Note: Wear gloves and make sure you have good ventilation when using these products.

Steps to setting up your decon station in your home, if you feel that you need one

Materials you will need:

  1. Plastic trash bags
  2. Disposable medical gloves (which you will re-use)
  3. A spray bottle of a disinfectant, or disinfectant wipes.

Steps:

  1. Chose a location. This could be your porch or garage. If you don’t have these things, chose somewhere in your house and cover an area of the floor with plastic trash bags. If you happen to have a utility sink, this could be turned into a dedicated decon station (please don’t sue me though if this ruins your sink, this is just “emergency” advice from a person with good intentions).  Always test your disinfectant on the area to make sure it is not going to destroy things.
  2. Keep these things nearby:  1) your gloves, 2) your spray bottle or wipes, 3) another trash bag into which you will immediately put all “unwrapping” trash.
  3. Everything that comes into your house should go straight to the decon station, either laid on the plastic or in your dedicated sink.  Spread your items out. Then, if you don’t yet have your gloves on, go clean your hands elsewhere with soap. When cleaning your hands, touch faucet with a tissue or dedicated cloth if it’s not the lever kind you can’t turn on with the back of your hand.
  4. Come back to your station and put on the gloves.
  5. Spray every item with disinfectant.  Use your gloved hands to then spread the disinfectant around all of your items.  Let them air dry – disinfectants require contact time to work property.
  6. Spray your gloves with disinfectant, rubbing your hands so that all surfaces of the gloves get covered, and then carefully take them off and leave them at your station.
  7. When your items are dry, you can handle them with your bare hands and put them away.

What about fruits and vegetables?

So, about those fruits and vegetables, which are delicate…. Many people are having fruits and vegetables delivered to their homes, with the checker, the shopper and maybe even a driver touching the food or the bags along the way. Washing them with water and a vegetable brush should be effective, especially if you combine this with time.

I would suggest letting them sit for 1 day, and then washing them well with water and a brush. If you really want to be safe, you can add a little soap to the wash. Or, you can put some 2% bleach solution (see above) in a large ziplock back and roll your fruits and vegetables around in it a little. You would then want to rinse them well before eating. Keep in mind there is not any science on this exact question of fruit and COVID-19, but this advice reflects my most educated guess.

Is there a safe way to get take-out from local restaurants?

Here is some advice for hot food that is delivered to your home. Cooking food kills enveloped viruses such as this one. So, the main risk comes from the food packaging, which has been handled by people but not decontaminated like the cooked food itself.

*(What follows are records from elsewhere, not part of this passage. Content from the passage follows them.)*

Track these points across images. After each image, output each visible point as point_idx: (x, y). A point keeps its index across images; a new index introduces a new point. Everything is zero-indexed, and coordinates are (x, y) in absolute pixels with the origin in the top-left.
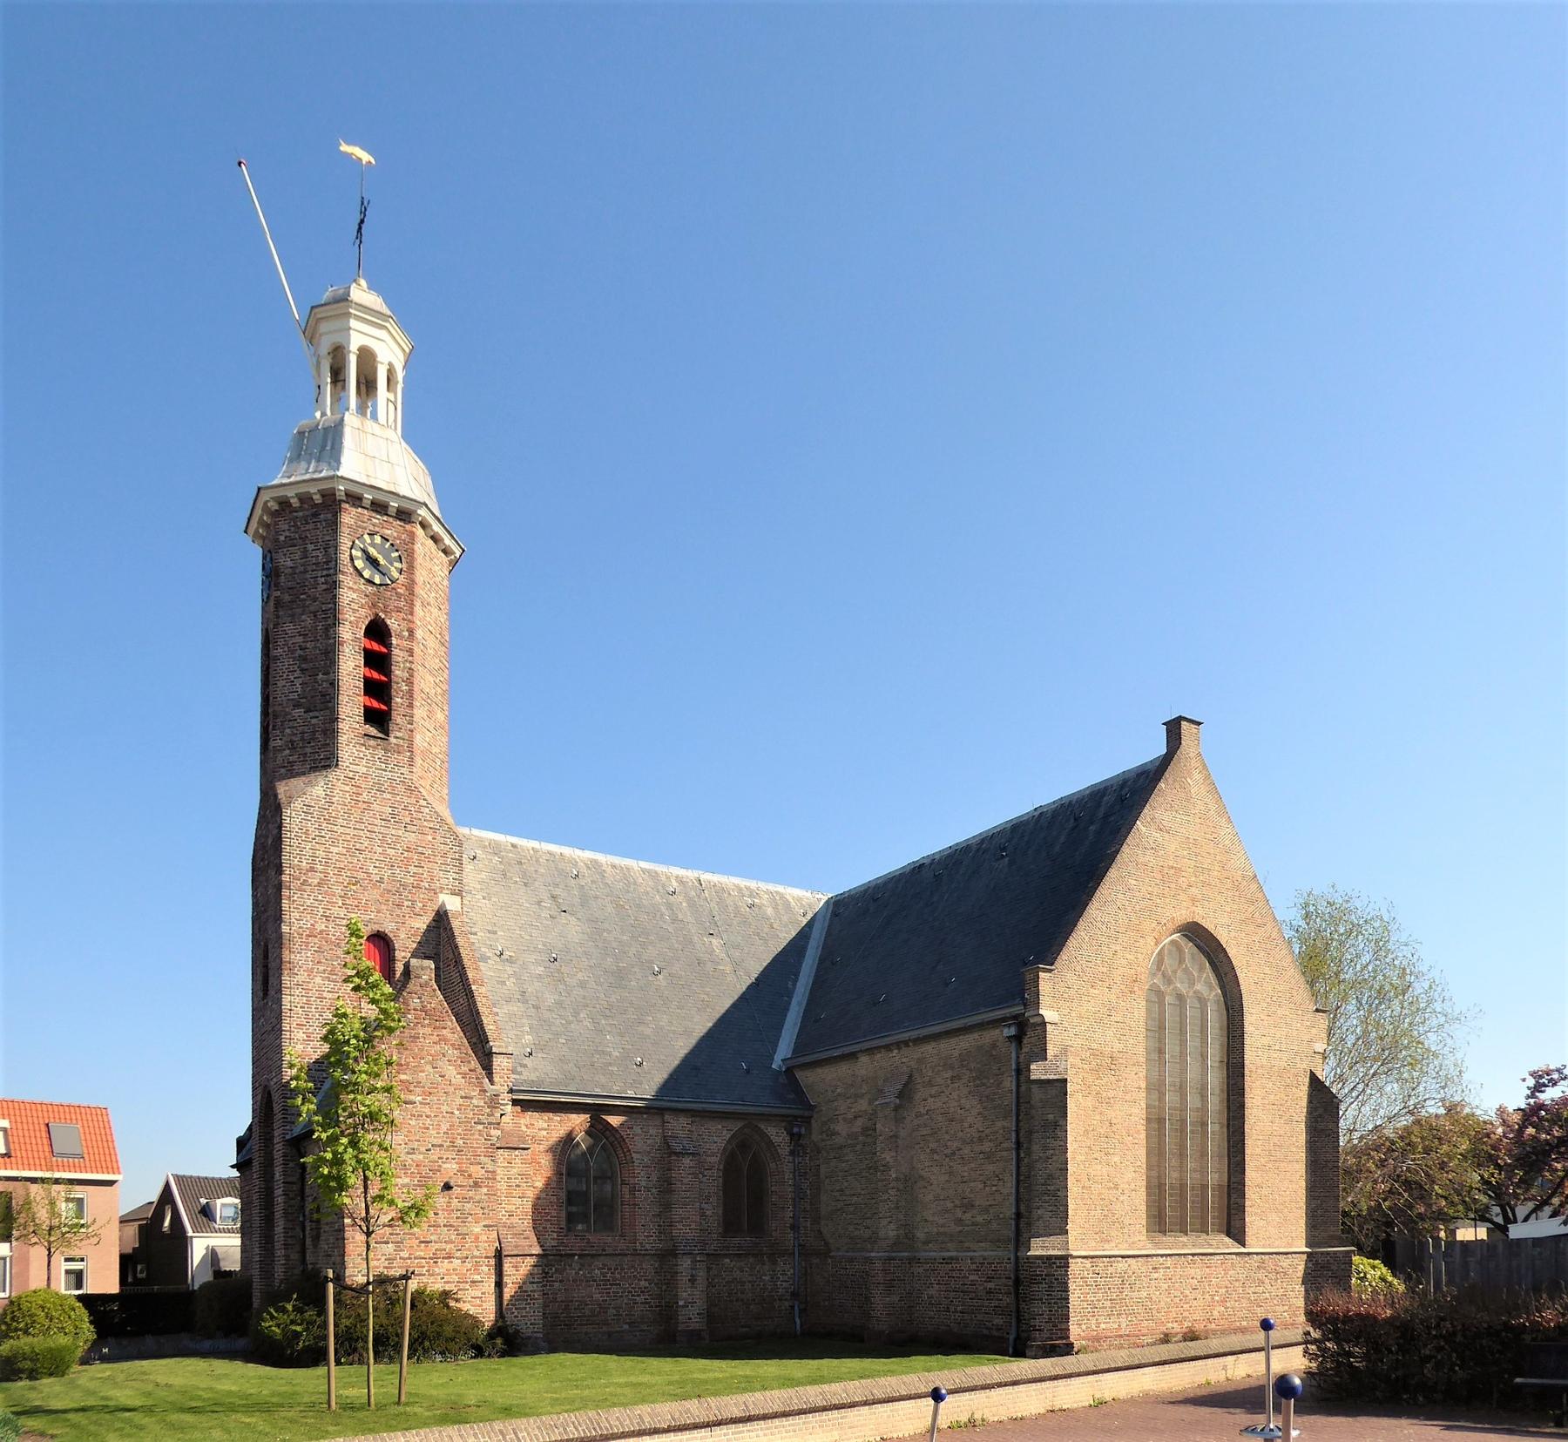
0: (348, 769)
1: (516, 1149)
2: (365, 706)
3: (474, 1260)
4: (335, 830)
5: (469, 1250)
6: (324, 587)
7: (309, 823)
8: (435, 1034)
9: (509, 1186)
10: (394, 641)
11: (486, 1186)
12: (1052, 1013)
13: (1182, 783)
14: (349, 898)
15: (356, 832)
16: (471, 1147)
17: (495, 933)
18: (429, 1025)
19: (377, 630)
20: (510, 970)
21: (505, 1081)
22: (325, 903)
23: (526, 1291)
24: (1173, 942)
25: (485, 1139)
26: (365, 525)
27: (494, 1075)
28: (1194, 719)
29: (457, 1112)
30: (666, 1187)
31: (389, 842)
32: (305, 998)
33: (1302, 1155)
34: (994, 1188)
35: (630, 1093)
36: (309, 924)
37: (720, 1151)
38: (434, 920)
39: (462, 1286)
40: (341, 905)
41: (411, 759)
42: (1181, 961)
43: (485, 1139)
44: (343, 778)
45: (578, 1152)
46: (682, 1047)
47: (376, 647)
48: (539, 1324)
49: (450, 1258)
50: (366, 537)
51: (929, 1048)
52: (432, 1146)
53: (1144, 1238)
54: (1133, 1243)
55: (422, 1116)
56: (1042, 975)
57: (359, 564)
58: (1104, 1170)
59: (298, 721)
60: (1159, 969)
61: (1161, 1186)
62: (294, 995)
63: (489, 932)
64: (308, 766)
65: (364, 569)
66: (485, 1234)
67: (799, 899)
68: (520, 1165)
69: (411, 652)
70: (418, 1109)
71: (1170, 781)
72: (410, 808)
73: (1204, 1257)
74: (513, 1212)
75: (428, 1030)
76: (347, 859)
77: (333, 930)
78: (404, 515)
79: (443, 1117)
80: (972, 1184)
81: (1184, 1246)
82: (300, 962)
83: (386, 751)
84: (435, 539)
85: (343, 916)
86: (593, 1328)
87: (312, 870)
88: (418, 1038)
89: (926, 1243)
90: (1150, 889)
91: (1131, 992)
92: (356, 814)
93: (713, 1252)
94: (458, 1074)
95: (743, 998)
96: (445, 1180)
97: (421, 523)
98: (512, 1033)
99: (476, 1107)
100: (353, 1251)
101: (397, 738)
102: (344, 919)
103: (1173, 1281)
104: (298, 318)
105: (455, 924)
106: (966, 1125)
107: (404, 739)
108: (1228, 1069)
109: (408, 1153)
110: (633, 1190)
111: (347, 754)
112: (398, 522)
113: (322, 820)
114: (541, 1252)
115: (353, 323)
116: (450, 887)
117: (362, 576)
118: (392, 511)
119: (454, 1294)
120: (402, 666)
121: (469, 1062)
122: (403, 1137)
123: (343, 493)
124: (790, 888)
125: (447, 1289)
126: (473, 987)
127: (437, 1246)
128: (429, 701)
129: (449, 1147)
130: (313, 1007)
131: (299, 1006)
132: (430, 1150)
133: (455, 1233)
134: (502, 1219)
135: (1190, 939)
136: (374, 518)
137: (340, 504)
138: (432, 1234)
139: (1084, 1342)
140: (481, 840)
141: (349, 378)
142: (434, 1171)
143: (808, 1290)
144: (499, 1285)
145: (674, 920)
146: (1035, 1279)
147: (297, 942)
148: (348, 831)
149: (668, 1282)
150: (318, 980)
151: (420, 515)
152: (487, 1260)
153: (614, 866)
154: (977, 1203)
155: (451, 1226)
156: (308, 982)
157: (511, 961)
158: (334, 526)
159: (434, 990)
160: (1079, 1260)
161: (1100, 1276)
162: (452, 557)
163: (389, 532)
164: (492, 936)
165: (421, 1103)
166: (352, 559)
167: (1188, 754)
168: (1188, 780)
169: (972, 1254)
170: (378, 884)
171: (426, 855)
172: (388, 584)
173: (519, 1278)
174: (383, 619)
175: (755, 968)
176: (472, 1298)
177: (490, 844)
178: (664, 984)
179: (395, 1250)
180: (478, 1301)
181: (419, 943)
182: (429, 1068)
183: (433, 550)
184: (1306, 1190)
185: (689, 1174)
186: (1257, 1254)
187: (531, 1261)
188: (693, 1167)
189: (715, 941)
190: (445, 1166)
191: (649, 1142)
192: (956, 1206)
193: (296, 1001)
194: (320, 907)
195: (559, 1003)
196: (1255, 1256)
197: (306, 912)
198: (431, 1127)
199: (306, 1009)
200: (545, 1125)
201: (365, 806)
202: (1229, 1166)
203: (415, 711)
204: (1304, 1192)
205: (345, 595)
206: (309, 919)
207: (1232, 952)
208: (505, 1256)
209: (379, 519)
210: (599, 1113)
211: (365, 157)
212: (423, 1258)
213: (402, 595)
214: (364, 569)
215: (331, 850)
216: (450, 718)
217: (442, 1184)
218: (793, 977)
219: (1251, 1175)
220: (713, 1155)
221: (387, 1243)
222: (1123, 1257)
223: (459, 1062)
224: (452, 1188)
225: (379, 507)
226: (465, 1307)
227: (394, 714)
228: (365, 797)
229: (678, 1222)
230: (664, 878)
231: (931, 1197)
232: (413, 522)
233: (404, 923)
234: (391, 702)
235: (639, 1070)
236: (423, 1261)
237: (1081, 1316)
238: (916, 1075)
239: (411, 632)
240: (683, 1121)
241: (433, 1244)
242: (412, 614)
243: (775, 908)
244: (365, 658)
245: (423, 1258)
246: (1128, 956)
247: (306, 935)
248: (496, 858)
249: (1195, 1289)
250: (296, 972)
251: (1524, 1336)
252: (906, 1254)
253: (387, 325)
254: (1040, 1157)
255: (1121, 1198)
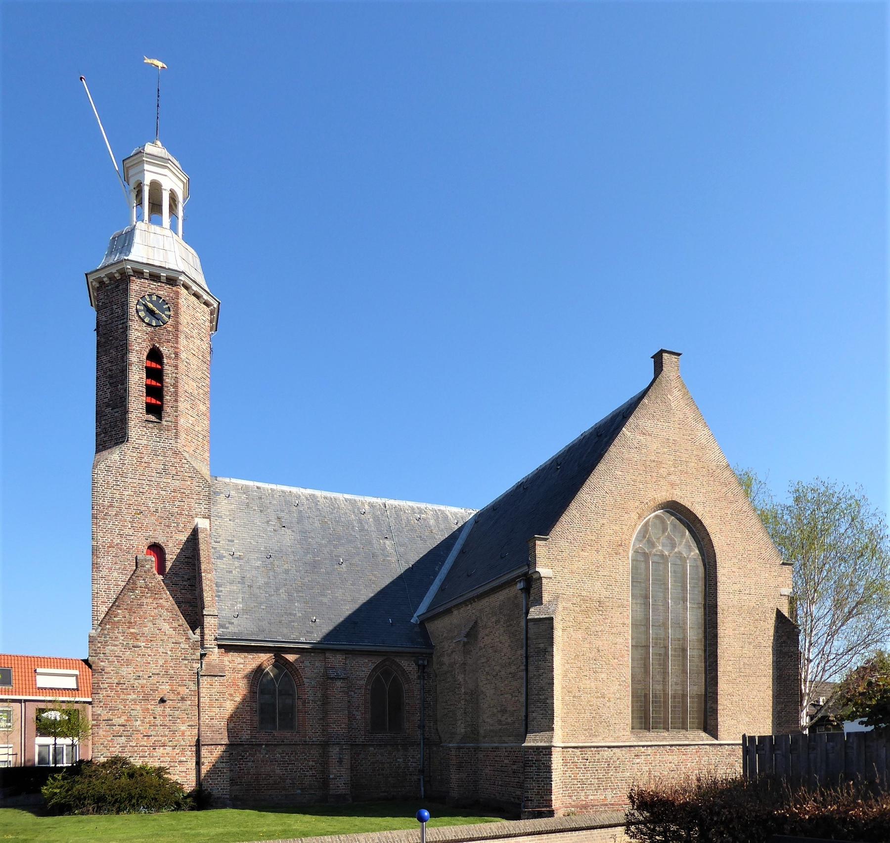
0: (135, 442)
1: (217, 676)
2: (146, 403)
3: (181, 748)
4: (127, 481)
5: (178, 741)
6: (121, 330)
7: (109, 477)
8: (155, 602)
9: (211, 700)
10: (165, 361)
11: (190, 700)
12: (547, 570)
13: (663, 399)
14: (135, 523)
15: (140, 481)
16: (179, 675)
17: (233, 541)
18: (151, 597)
19: (155, 355)
20: (237, 564)
21: (212, 633)
22: (120, 526)
23: (217, 768)
24: (657, 516)
25: (189, 670)
26: (146, 289)
27: (205, 629)
28: (674, 351)
29: (169, 653)
30: (325, 701)
31: (162, 487)
32: (106, 586)
33: (770, 671)
34: (516, 698)
35: (303, 639)
36: (109, 539)
37: (367, 677)
38: (191, 535)
39: (172, 764)
40: (130, 527)
41: (177, 436)
42: (664, 530)
43: (189, 670)
44: (131, 448)
45: (269, 678)
46: (348, 609)
47: (154, 365)
48: (227, 789)
49: (164, 746)
50: (146, 297)
51: (485, 602)
52: (152, 674)
53: (628, 733)
54: (617, 737)
55: (145, 655)
56: (538, 542)
57: (142, 314)
58: (593, 684)
59: (108, 415)
60: (644, 537)
61: (646, 696)
62: (99, 584)
63: (229, 541)
64: (113, 443)
65: (145, 317)
66: (189, 731)
67: (455, 514)
68: (218, 686)
69: (176, 367)
70: (143, 651)
71: (653, 398)
72: (175, 465)
73: (680, 747)
74: (213, 716)
75: (151, 600)
76: (134, 498)
77: (125, 543)
78: (172, 281)
79: (160, 656)
80: (506, 696)
81: (664, 738)
82: (103, 563)
83: (160, 430)
84: (197, 296)
85: (131, 534)
86: (275, 792)
87: (111, 506)
88: (143, 605)
89: (484, 737)
90: (634, 477)
91: (616, 553)
92: (140, 470)
93: (362, 743)
94: (170, 628)
95: (400, 577)
96: (161, 696)
97: (183, 285)
98: (229, 603)
99: (183, 649)
100: (97, 742)
101: (167, 421)
102: (132, 536)
103: (653, 765)
104: (117, 169)
105: (201, 536)
106: (503, 654)
107: (172, 422)
108: (705, 609)
109: (136, 679)
110: (304, 703)
111: (134, 433)
112: (168, 286)
113: (118, 475)
114: (228, 743)
115: (146, 167)
116: (202, 513)
117: (144, 321)
118: (163, 279)
119: (167, 769)
120: (170, 376)
121: (178, 620)
122: (132, 669)
123: (131, 271)
124: (449, 507)
125: (162, 766)
126: (203, 574)
127: (155, 738)
128: (192, 398)
129: (164, 675)
130: (112, 591)
131: (103, 590)
132: (150, 677)
133: (168, 730)
134: (206, 721)
135: (672, 514)
136: (152, 284)
137: (129, 278)
138: (152, 731)
139: (573, 809)
140: (237, 485)
141: (144, 201)
142: (154, 691)
143: (431, 769)
144: (198, 763)
145: (362, 529)
146: (528, 764)
147: (102, 551)
148: (134, 481)
149: (324, 763)
150: (115, 574)
151: (182, 280)
152: (190, 748)
153: (325, 498)
154: (508, 709)
155: (165, 725)
156: (108, 576)
157: (239, 558)
158: (126, 291)
159: (154, 575)
160: (570, 750)
161: (588, 761)
162: (212, 307)
163: (162, 292)
164: (230, 543)
165: (144, 647)
166: (137, 311)
167: (668, 377)
168: (669, 396)
169: (506, 745)
170: (155, 513)
171: (187, 494)
172: (161, 326)
173: (213, 759)
174: (158, 348)
175: (414, 558)
176: (179, 772)
177: (242, 488)
178: (345, 570)
179: (126, 741)
180: (184, 774)
181: (181, 549)
182: (150, 624)
183: (195, 303)
184: (773, 697)
185: (340, 692)
186: (728, 745)
187: (221, 749)
188: (343, 687)
189: (387, 542)
190: (160, 687)
191: (315, 671)
192: (498, 712)
193: (101, 587)
194: (117, 529)
195: (266, 583)
196: (727, 746)
197: (107, 532)
198: (151, 662)
199: (107, 592)
200: (242, 661)
201: (146, 465)
202: (706, 681)
203: (179, 404)
204: (771, 699)
205: (133, 334)
206: (109, 536)
207: (706, 522)
208: (202, 745)
209: (155, 285)
210: (280, 653)
211: (160, 64)
212: (146, 746)
213: (170, 331)
214: (145, 317)
215: (124, 493)
216: (211, 409)
217: (159, 699)
218: (440, 563)
219: (723, 686)
220: (362, 679)
221: (121, 736)
222: (609, 747)
223: (171, 621)
224: (166, 701)
225: (155, 277)
226: (174, 778)
227: (165, 406)
228: (146, 459)
229: (332, 723)
230: (360, 504)
231: (486, 706)
232: (178, 285)
233: (172, 537)
234: (163, 399)
235: (313, 625)
236: (146, 748)
237: (572, 790)
238: (479, 621)
239: (176, 354)
240: (340, 657)
241: (153, 737)
242: (177, 343)
243: (437, 520)
244: (146, 373)
245: (146, 746)
246: (614, 528)
247: (107, 547)
248: (245, 496)
249: (672, 771)
250: (101, 569)
251: (786, 826)
252: (471, 745)
253: (168, 165)
254: (534, 675)
255: (608, 704)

If you feel that you need to take extra precautions, this is what I would recommend.

  1. Take one of your own pans/casserole dishes to a clean place near your decon station.
  2. Put your gloves on, unwrap your takeout, dump food into your own dish.
  3. Dispose of takeout containers, sanitize gloves, and remove them.
  4. Go pick up your dish with your food and re-heat it thoroughly before eating.